**Task description**
Edit the items below by replacing "Mentions légales" with "Legal notice" and leaving every other line as it is. Give back the lines without the pictures.

(Dataset excerpts)
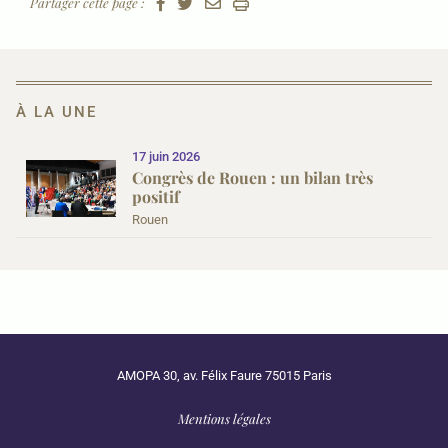
Partager cette page :
À LA UNE
17 juin 2026
Congrès de Rouen : un bilan très
positif
Rouen
AMOPA 30, av. Félix Faure 75015 Paris
Mentions légales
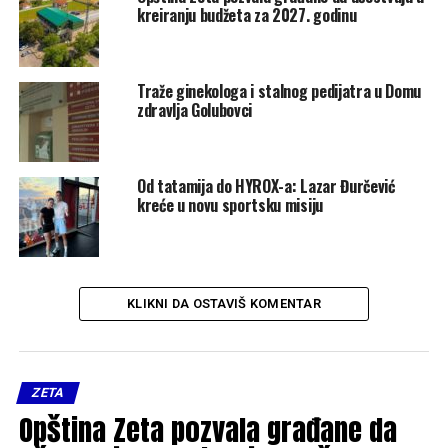
kreiranju budžeta za 2027. godinu
Traže ginekologa i stalnog pedijatra u Domu
zdravlja Golubovci
Od tatamija do HYROX-a: Lazar Đurčević
kreće u novu sportsku misiju
KLIKNI DA OSTAVIŠ KOMENTAR
ZETA
Opština Zeta pozvala građane da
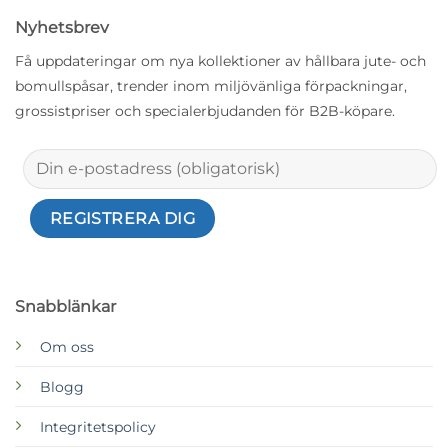
Nyhetsbrev
Få uppdateringar om nya kollektioner av hållbara jute- och
bomullspåsar, trender inom miljövänliga förpackningar,
grossistpriser och specialerbjudanden för B2B-köpare.
Snabblänkar
Om oss
Blogg
Integritetspolicy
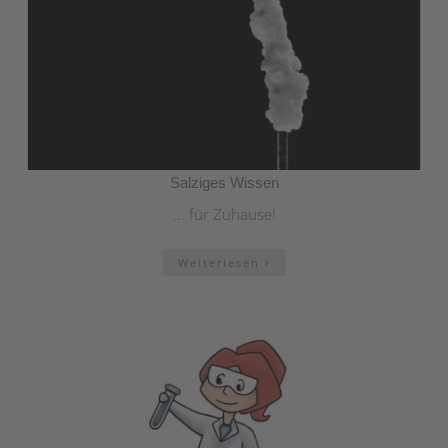
Salziges Wissen
... für Zuhause!
Weiterlesen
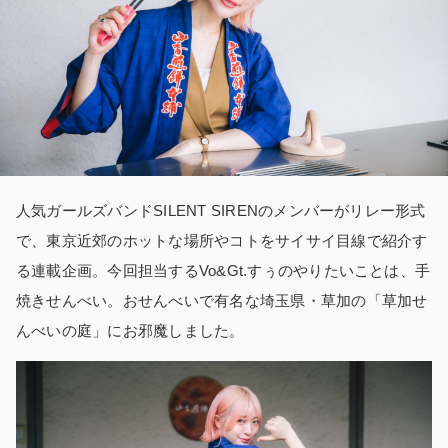
人気ガールズバンドSILENT SIRENのメンバーがリレー形式
で、東京近郊のホットな場所やコトをサイサイ目線で紹介す
る連載企画。今回担当するVo&Gt.すぅのやりたいことは、手
焼きせんべい。おせんべいで有名な埼玉県・草加の「草加せ
んべいの庭」にお邪魔しました。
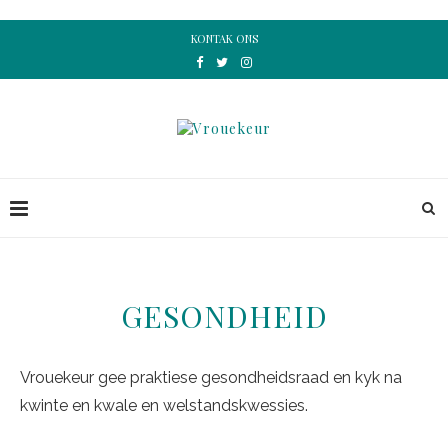
KONTAK ONS
GESONDHEID
Vrouekeur gee praktiese gesondheidsraad en kyk na
kwinte en kwale en welstandskwessies.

**Worked solution**
Partager cette page :
À LA UNE
17 juin 2026
Congrès de Rouen : un bilan très
positif
Rouen
AMOPA 30, av. Félix Faure 75015 Paris
Legal notice
kreiranju budžeta za 2027. godinu
Traže ginekologa i stalnog pedijatra u Domu
zdravlja Golubovci
Od tatamija do HYROX-a: Lazar Đurčević
kreće u novu sportsku misiju
KLIKNI DA OSTAVIŠ KOMENTAR
ZETA
Opština Zeta pozvala građane da
Nyhetsbrev
Få uppdateringar om nya kollektioner av hållbara jute- och
bomullspåsar, trender inom miljövänliga förpackningar,
grossistpriser och specialerbjudanden för B2B-köpare.
Snabblänkar
Om oss
Blogg
Integritetspolicy
Salziges Wissen
... für Zuhause!
Weiterlesen
人気ガールズバンドSILENT SIRENのメンバーがリレー形式
で、東京近郊のホットな場所やコトをサイサイ目線で紹介す
る連載企画。今回担当するVo&Gt.すぅのやりたいことは、手
焼きせんべい。おせんべいで有名な埼玉県・草加の「草加せ
んべいの庭」にお邪魔しました。
KONTAK ONS
GESONDHEID
Vrouekeur gee praktiese gesondheidsraad en kyk na
kwinte en kwale en welstandskwessies.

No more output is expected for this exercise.